Und dann stimmen Grüne und Neos mit der Volkspartei ebenfalls gegen die SPÖ:

„In der Sitzung des Budgetausschusses des Nationalrats am Montag hat sich eine Mehrheit für die von der ÖVP gewünschten fünf Vignetten-Ausnahmestrecken ergeben. Grüne und NEOS stimmen dem türkisen Antrag auf Mautbefreiung auf den fünf Strecken zu. In Salzburg soll die A1 vom Walserberg bis Salzburg-Nord mautfrei werden.“

Diese vernünftige Entscheidung wird viel Verkehr von Bundesstraßen auf die Autobahn bringen, was an den Grenzen einmal viele Deutsche freuen wird (weswegen die SPÖ dagegen ist) und zum zweiten viele Pendler auf ihrem täglichen Weg nach und von Wien. Die Vernunftentscheidung passt zur Formel von Kurz: Klimaschutz ja, aber mit Hausverstand.

Nun Koalitionsverhandlungen

Die Koalitionsverhandlungen selbst inszeniert Kurz in sechs Hauptgruppen, zum Teil untergliedert in Fachgruppen. Jede Hauptgruppe wird von einem türkisen und einem grünen Politiker angeführt. Alles in allem verhandeln je 50, zusammen also 100 Personen.

Was durch die Teilnahme von so vielen Grünen am Verhandlungsprozess zustande kommt, hat mehr Chancen, von der grünen Mitgliedschaft akzeptiert zu werden als inhaltlich Identisches, das die Vormänner Sebastian Kurz aus Wien und Werner Kogler aus der Steiermark nur zu zweit ausgeschnapst (steirisch für ausgehandelt) hätten.

Eine Koalition mit den Grünen könnte sich wie die mit den Blauen erneut als instabil erweisen, schreibt die Kronenzeitung, wenn auch aus ganz anderen Gründen: „So ist zum Beispiel anzunehmen, dass sich die aufmüpfige grüne Basis kaum einer türkisen Message Control beugen wird.“ Dass Kurz diese Dimension sieht, ist nicht nur klar, sondern Teil der strategischen Inszenierung Teil 3. So wie sich SPÖ, FPÖ und Neos in Inszenierung Teil 1 fürs erste selbst aus dem Rennen nahmen, würden es die Grünen in Inszenierung Teil 3 tun, scheiterten die einvernehmlichen Ergebnisse der Koalitionsverhandlungen an der grünen Basis – was zugleich ein Scheitern von Kogler und seinen Mitverhandlern bedeuten würde.

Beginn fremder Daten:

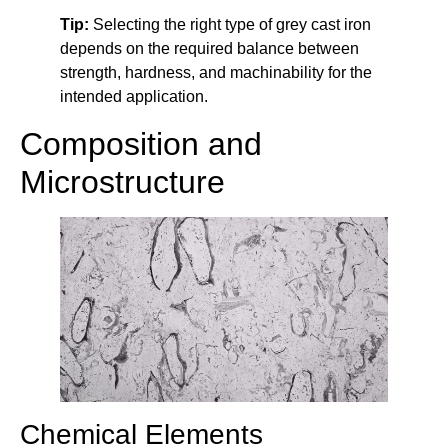
Tip:
Selecting the right type of grey cast iron
depends on the required balance between
strength, hardness, and machinability for the
intended application.
Composition and
Microstructure
Chemical Elements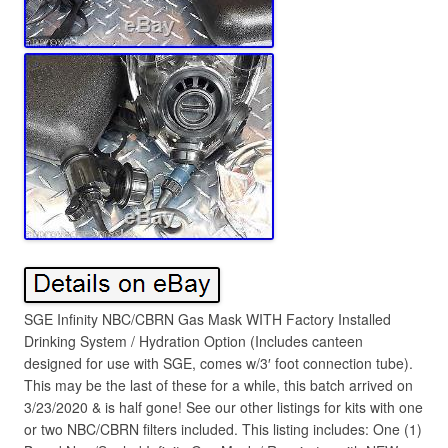
SGE Infinity NBC/CBRN Gas Mask WITH Factory Installed
Drinking System / Hydration Option (Includes canteen
designed for use with SGE, comes w/3′ foot connection tube).
This may be the last of these for a while, this batch arrived on
3/23/2020 & is half gone! See our other listings for kits with one
or two NBC/CBRN filters included. This listing includes: One (1)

Nichts anderes gälte für Kurz‘ strategische Inszenierung Teil 4: Die grüne Basis macht zwar mit, wirft aber der dann türkis-grünen Regierung Kurz so oft Knüppel zwischen die Beine, dass diese scheitert. Dann wäre für Kurz im Urteil der Öffentlichkeit noch eindeutiger als beim Ende der Koalition mit der FPÖ der Weg offen für Verhandlungen mit allen anderen, Regieren als Minderheitenkabinett oder Neuwahlen.

Wie zu Beginn gesagt: In sechzig Jahren habe ich so etwas noch nicht erlebt, eine inszenierte Strategie vom Feinsten, strategisch inszeniert, taktisch organisiert durchgeführt. Da lohnt sich, weiter gut zuzuschauen und zuzuhören.